C'est jeudi. Nous sommes rentrés de promenade avec Maman, nous avons joué tous les quatre puis goûté dehors et terminé nos devoirs. Ma mère tricote au son des Valses de Strauss tout en surveillant notre chère Alfrédine qui fait le mènage. Papa est parti ce matin dans le Cotentin pour une expertise et va rentrer tout à l'heure. Mes frères et ma soeur jouent tous les trois dans la pièce à jouets, et je peux m'isoler. Entre les étages, à l'endroit où la marche est plus large car l'escalier tourne, il y a un petit palier et c'est là que je lis. Assise sur le rebord de la grande fenêtre qui m'éclaire, je suis tranquille! Personne ne monte au deuxième étage sauf Papa dans la soirée "pour faire sa radio" lorsque nous sommes couchés car c'est dans la pièce la plus haut perchée de la maison, qu'est installé son équipement de radio-amateur.
La comtesse de Ségur me transforme en Bon petit diable. Du rez de chaussée monte une odeur écoeurante de lait chaud qui ne m'indispose pas tout à fait. Je m'émeus d'un chagrin, me révolte contre un sacrifice ou une injustice qui fait souffrir, j'accélère ma lecture et m'enfonce dans la vie d'un autre tandis qu'entre les pages se faufile une douce odeur caramélisée. Je ne respire qu'à la fin du chapitre et jette un regard sur le parc où s'ébattent les oiseaux. Hum! ce parfum qui caresse mes narines...mais oui! ça sent la cannelle, Maman a préparé du riz au lait pour le dessert!
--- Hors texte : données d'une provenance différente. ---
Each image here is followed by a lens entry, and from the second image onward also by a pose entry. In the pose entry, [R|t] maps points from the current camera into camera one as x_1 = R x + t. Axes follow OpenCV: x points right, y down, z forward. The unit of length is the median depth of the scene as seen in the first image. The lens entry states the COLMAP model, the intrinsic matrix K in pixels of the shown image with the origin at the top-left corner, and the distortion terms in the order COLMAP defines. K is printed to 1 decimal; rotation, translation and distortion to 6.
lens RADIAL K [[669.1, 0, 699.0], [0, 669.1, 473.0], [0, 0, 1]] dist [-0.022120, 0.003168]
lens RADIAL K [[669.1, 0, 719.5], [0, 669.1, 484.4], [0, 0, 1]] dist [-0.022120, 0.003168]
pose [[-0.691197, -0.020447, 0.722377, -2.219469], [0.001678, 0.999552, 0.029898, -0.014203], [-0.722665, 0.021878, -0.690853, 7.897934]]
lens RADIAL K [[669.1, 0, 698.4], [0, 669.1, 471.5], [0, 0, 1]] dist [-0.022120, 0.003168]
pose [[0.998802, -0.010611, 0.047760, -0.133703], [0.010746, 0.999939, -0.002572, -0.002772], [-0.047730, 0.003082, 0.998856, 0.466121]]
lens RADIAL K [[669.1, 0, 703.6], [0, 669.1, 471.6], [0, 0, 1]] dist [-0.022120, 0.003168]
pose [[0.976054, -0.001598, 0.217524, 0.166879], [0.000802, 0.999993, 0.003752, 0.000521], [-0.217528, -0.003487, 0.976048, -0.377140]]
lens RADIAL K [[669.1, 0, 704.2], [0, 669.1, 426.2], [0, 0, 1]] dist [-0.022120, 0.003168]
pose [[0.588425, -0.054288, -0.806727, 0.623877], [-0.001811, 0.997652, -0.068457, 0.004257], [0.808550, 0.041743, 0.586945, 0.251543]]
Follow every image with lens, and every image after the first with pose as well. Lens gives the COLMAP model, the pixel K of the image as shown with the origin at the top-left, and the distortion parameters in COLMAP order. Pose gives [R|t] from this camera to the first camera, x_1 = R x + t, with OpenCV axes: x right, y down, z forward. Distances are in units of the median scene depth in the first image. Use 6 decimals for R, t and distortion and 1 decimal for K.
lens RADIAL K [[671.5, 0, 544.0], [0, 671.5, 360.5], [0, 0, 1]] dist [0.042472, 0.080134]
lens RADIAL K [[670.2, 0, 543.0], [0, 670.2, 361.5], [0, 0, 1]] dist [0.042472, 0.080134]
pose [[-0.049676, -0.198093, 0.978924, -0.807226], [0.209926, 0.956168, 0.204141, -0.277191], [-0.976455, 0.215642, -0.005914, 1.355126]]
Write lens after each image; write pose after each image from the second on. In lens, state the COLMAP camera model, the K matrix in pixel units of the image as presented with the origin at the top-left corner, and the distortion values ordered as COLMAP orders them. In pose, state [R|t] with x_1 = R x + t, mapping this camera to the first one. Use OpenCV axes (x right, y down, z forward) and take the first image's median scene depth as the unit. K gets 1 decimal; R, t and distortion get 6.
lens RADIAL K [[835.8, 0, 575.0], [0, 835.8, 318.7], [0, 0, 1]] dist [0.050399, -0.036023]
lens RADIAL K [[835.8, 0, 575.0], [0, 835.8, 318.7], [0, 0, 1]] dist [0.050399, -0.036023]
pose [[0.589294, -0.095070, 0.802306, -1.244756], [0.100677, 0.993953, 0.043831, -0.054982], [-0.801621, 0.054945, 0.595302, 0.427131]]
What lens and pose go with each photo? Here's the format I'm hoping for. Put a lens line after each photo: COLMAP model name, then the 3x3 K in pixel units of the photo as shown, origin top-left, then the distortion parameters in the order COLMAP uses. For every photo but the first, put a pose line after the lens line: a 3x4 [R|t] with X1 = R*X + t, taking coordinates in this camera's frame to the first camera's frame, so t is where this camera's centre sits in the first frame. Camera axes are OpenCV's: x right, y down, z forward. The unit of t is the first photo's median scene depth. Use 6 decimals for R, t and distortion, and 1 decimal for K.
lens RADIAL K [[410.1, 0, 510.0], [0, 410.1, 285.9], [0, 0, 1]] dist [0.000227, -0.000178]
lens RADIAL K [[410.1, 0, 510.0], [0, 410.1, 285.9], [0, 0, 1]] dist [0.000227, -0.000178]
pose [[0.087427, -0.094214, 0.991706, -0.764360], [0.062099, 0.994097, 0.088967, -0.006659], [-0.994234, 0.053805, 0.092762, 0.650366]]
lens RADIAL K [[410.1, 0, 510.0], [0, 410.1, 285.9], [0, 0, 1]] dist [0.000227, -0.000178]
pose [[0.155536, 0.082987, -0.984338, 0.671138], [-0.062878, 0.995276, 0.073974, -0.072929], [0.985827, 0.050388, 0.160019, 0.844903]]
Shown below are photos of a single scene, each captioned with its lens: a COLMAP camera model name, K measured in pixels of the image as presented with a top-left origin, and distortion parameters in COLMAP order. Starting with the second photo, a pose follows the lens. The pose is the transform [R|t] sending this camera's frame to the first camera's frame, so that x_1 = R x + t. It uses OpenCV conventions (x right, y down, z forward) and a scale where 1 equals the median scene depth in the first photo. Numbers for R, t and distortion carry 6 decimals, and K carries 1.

lamaison2.jpgAu centre de la maison de Ryes , "MA" fenêtre donnait sur la pelouse du parc.

Parfois ma mère prévoyait une Turgoule. Le samedi matin, à Ryes,chacun pouvait porter la sienne chez le boulanger où madame Apodème la mettait à cuire un jour et une nuit entière dans son four à bois. Il suffisait de réserver sa place et le dimanche après la messe nous allions chercher le plat doré empli du mets précieux.

Je ne dois plus manger ni graisse ni lait mais je ne sais pas résister à la tentation d'un riz au lait. J'aime sa douceur fondante et le goût sucré qui s'étale dans le palais. Dés la première cuillère dans la bouche, c'est un cocon douillet où je me love, une sorte de lange de flanelle blanche, un nid de coton où je me retrouve bébé sous le regard de ma Maman. Le goût de l'enfance!